Prompt:
Nothing but the records beneath, reproduced exactly, should appear in the answer.

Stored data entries
Start of Block

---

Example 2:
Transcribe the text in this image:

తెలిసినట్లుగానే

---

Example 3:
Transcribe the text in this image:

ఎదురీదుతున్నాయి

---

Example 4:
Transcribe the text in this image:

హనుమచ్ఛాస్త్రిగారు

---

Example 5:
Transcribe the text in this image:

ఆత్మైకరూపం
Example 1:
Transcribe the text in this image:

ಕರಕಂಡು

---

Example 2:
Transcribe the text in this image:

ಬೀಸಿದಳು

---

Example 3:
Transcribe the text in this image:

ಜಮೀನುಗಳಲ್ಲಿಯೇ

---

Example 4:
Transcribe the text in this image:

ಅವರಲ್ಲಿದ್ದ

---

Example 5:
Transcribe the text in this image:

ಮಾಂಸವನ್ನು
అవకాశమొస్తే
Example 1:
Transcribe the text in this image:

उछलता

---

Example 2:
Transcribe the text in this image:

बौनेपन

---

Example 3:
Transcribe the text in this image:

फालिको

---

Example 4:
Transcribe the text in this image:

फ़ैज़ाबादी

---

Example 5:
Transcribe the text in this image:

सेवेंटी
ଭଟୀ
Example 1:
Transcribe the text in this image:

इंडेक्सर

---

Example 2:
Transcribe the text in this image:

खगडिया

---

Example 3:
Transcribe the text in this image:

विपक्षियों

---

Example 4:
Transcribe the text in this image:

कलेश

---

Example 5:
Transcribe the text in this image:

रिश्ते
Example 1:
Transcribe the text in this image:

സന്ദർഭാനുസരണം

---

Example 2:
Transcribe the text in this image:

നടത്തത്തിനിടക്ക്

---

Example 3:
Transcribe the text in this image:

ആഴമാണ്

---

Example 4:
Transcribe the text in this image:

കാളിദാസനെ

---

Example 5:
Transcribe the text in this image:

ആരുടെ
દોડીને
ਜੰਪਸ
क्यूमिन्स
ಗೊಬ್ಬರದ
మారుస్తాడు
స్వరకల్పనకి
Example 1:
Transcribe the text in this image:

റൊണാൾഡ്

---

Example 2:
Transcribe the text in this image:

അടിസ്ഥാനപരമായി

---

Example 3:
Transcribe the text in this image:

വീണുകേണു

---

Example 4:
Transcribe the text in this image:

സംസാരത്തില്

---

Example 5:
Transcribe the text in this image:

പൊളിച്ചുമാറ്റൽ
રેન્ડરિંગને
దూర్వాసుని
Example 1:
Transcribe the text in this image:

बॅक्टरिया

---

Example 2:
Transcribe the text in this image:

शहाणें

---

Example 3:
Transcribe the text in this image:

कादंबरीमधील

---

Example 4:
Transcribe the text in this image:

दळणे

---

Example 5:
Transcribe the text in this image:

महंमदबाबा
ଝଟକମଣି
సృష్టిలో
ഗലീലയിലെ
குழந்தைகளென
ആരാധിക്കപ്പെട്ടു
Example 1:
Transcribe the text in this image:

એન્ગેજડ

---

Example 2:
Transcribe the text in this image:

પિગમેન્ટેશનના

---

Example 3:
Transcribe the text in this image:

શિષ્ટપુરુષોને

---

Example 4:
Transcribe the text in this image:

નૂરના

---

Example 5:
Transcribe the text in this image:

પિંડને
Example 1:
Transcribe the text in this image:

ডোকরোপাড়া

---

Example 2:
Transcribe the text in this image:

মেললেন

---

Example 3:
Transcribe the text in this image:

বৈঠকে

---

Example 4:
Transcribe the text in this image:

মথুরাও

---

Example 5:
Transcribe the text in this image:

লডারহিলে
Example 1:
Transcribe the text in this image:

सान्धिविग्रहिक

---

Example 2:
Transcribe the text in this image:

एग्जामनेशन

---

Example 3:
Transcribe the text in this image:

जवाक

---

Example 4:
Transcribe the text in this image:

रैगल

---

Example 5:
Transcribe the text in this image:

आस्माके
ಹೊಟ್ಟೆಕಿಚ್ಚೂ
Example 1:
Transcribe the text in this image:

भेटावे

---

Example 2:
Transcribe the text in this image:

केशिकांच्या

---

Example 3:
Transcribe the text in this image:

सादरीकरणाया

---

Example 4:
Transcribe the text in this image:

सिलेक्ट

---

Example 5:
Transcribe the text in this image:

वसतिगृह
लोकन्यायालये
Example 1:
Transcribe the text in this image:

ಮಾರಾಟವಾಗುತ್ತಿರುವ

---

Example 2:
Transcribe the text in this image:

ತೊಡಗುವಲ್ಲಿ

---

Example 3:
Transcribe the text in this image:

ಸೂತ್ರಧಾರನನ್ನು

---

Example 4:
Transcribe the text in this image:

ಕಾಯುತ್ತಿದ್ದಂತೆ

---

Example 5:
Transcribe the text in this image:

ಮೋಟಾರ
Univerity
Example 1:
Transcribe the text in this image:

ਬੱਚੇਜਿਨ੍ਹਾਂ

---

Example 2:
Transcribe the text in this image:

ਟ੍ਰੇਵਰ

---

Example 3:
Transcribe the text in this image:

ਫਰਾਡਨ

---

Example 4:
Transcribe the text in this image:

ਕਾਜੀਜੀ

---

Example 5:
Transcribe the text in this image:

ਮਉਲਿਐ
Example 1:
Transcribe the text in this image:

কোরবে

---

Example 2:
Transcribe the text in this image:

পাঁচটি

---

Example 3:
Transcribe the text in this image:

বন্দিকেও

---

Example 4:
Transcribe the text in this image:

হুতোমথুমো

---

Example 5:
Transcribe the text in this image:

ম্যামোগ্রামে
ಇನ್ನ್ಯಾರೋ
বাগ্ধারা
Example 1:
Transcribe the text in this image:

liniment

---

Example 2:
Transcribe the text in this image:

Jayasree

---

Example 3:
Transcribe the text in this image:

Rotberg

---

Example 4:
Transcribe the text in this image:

End of Block

Exercise response:
---

Example 2:
Transcribe the text in this image:

తెలిసినట్లుగానే

---

Example 3:
Transcribe the text in this image:

ఎదురీదుతున్నాయి

---

Example 4:
Transcribe the text in this image:

హనుమచ్ఛాస్త్రిగారు

---

Example 5:
Transcribe the text in this image:

ఆత్మైకరూపం
Example 1:
Transcribe the text in this image:

ಕರಕಂಡು

---

Example 2:
Transcribe the text in this image:

ಬೀಸಿದಳು

---

Example 3:
Transcribe the text in this image:

ಜಮೀನುಗಳಲ್ಲಿಯೇ

---

Example 4:
Transcribe the text in this image:

ಅವರಲ್ಲಿದ್ದ

---

Example 5:
Transcribe the text in this image:

ಮಾಂಸವನ್ನು
అవకాశమొస్తే
Example 1:
Transcribe the text in this image:

उछलता

---

Example 2:
Transcribe the text in this image:

बौनेपन

---

Example 3:
Transcribe the text in this image:

फालिको

---

Example 4:
Transcribe the text in this image:

फ़ैज़ाबादी

---

Example 5:
Transcribe the text in this image:

सेवेंटी
ଭଟୀ
Example 1:
Transcribe the text in this image:

इंडेक्सर

---

Example 2:
Transcribe the text in this image:

खगडिया

---

Example 3:
Transcribe the text in this image:

विपक्षियों

---

Example 4:
Transcribe the text in this image:

कलेश

---

Example 5:
Transcribe the text in this image:

रिश्ते
Example 1:
Transcribe the text in this image:

സന്ദർഭാനുസരണം

---

Example 2:
Transcribe the text in this image:

നടത്തത്തിനിടക്ക്

---

Example 3:
Transcribe the text in this image:

ആഴമാണ്

---

Example 4:
Transcribe the text in this image:

കാളിദാസനെ

---

Example 5:
Transcribe the text in this image:

ആരുടെ
દોડીને
ਜੰਪਸ
क्यूमिन्स
ಗೊಬ್ಬರದ
మారుస్తాడు
స్వరకల్పనకి
Example 1:
Transcribe the text in this image:

റൊണാൾഡ്

---

Example 2:
Transcribe the text in this image:

അടിസ്ഥാനപരമായി

---

Example 3:
Transcribe the text in this image:

വീണുകേണു

---

Example 4:
Transcribe the text in this image:

സംസാരത്തില്

---

Example 5:
Transcribe the text in this image:

പൊളിച്ചുമാറ്റൽ
રેન્ડરિંગને
దూర్వాసుని
Example 1:
Transcribe the text in this image:

बॅक्टरिया

---

Example 2:
Transcribe the text in this image:

शहाणें

---

Example 3:
Transcribe the text in this image:

कादंबरीमधील

---

Example 4:
Transcribe the text in this image:

दळणे

---

Example 5:
Transcribe the text in this image:

महंमदबाबा
ଝଟକମଣି
సృష్టిలో
ഗലീലയിലെ
குழந்தைகளென
ആരാധിക്കപ്പെട്ടു
Example 1:
Transcribe the text in this image:

એન્ગેજડ

---

Example 2:
Transcribe the text in this image:

પિગમેન્ટેશનના

---

Example 3:
Transcribe the text in this image:

શિષ્ટપુરુષોને

---

Example 4:
Transcribe the text in this image:

નૂરના

---

Example 5:
Transcribe the text in this image:

પિંડને
Example 1:
Transcribe the text in this image:

ডোকরোপাড়া

---

Example 2:
Transcribe the text in this image:

মেললেন

---

Example 3:
Transcribe the text in this image:

বৈঠকে

---

Example 4:
Transcribe the text in this image:

মথুরাও

---

Example 5:
Transcribe the text in this image:

লডারহিলে
Example 1:
Transcribe the text in this image:

सान्धिविग्रहिक

---

Example 2:
Transcribe the text in this image:

एग्जामनेशन

---

Example 3:
Transcribe the text in this image:

जवाक

---

Example 4:
Transcribe the text in this image:

रैगल

---

Example 5:
Transcribe the text in this image:

आस्माके
ಹೊಟ್ಟೆಕಿಚ್ಚೂ
Example 1:
Transcribe the text in this image:

भेटावे

---

Example 2:
Transcribe the text in this image:

केशिकांच्या

---

Example 3:
Transcribe the text in this image:

सादरीकरणाया

---

Example 4:
Transcribe the text in this image:

सिलेक्ट

---

Example 5:
Transcribe the text in this image:

वसतिगृह
लोकन्यायालये
Example 1:
Transcribe the text in this image:

ಮಾರಾಟವಾಗುತ್ತಿರುವ

---

Example 2:
Transcribe the text in this image:

ತೊಡಗುವಲ್ಲಿ

---

Example 3:
Transcribe the text in this image:

ಸೂತ್ರಧಾರನನ್ನು

---

Example 4:
Transcribe the text in this image:

ಕಾಯುತ್ತಿದ್ದಂತೆ

---

Example 5:
Transcribe the text in this image:

ಮೋಟಾರ
Univerity
Example 1:
Transcribe the text in this image:

ਬੱਚੇਜਿਨ੍ਹਾਂ

---

Example 2:
Transcribe the text in this image:

ਟ੍ਰੇਵਰ

---

Example 3:
Transcribe the text in this image:

ਫਰਾਡਨ

---

Example 4:
Transcribe the text in this image:

ਕਾਜੀਜੀ

---

Example 5:
Transcribe the text in this image:

ਮਉਲਿਐ
Example 1:
Transcribe the text in this image:

কোরবে

---

Example 2:
Transcribe the text in this image:

পাঁচটি

---

Example 3:
Transcribe the text in this image:

বন্দিকেও

---

Example 4:
Transcribe the text in this image:

হুতোমথুমো

---

Example 5:
Transcribe the text in this image:

ম্যামোগ্রামে
ಇನ್ನ್ಯಾರೋ
বাগ্ধারা
Example 1:
Transcribe the text in this image:

liniment

---

Example 2:
Transcribe the text in this image:

Jayasree

---

Example 3:
Transcribe the text in this image:

Rotberg

---

Example 4:
Transcribe the text in this image:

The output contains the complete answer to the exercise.